Bruce answered, "Testing," and tried unsuccessfully to jerk down the line Sam had lowered.

"Climb," ordered Sam.

"Climbing." One - sixth gravity, Bruce decided, was a mountaineer's heaven. He paused on the way up only to unsnap the safety line.

Bruce wanted to "leapfrog" up the remaining pitches, but Sam insisted on leading. Bruce was soon glad of it; he found three mighty differences between climbing on Earth and climbing here; the first was low gravity, but the others were disadvantages: balance climbing was awkward in a suit, and chimney climbing, or any involving knees and shoulders, was clumsy and carried danger of tearing the suit.

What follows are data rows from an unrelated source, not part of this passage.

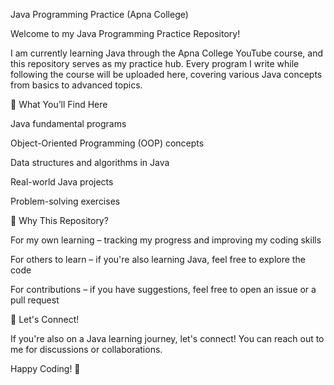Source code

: Java Programming Practice (Apna College)

Welcome to my Java Programming Practice Repository!

I am currently learning Java through the Apna College YouTube course, and this repository serves as my practice hub. Every program I write while following the course will be uploaded here, covering various Java concepts from basics to advanced topics.

📌 What You’ll Find Here

Java fundamental programs

Object-Oriented Programming (OOP) concepts

Data structures and algorithms in Java

Real-world Java projects

Problem-solving exercises


🎯 Why This Repository?

For my own learning – tracking my progress and improving my coding skills

For others to learn – if you're also learning Java, feel free to explore the code

For contributions – if you have suggestions, feel free to open an issue or a pull request


🚀 Let's Connect!

If you're also on a Java learning journey, let's connect! You can reach out to me for discussions or collaborations.

Happy Coding! 🚀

They came out on raw, wild upland surrounded by pinnacles, bright against black sky. "Where to?" asked Bruce.

Sam studied the stars, then pointed southeast. "The photomaps show open country that way."

"Suits me." They trudged away; the country was too rugged to lope. They had been traveling a long time, it seemed to Bruce, when they came out on a higher place from which Earth could be seen. "What time is it?" he asked.

"Almost seventeen," Sam answered, glancing up.

"We're supposed to be back by midnight."

"Well," admitted Sam, "I expected to reach open country before now."

"We're lost?"

"Certainly not! I've blazed it. But I've never been here before. I doubt if anyone has."

"Suppose we keep on for half an hour, then turn back?"

"Fair enough." They continued for at least that; Sam conceded that it was time to turn.

"Let's try that next rise," urged Bruce.

"Okay." Sam reached the top first. "Hey, Bruce - we made it!"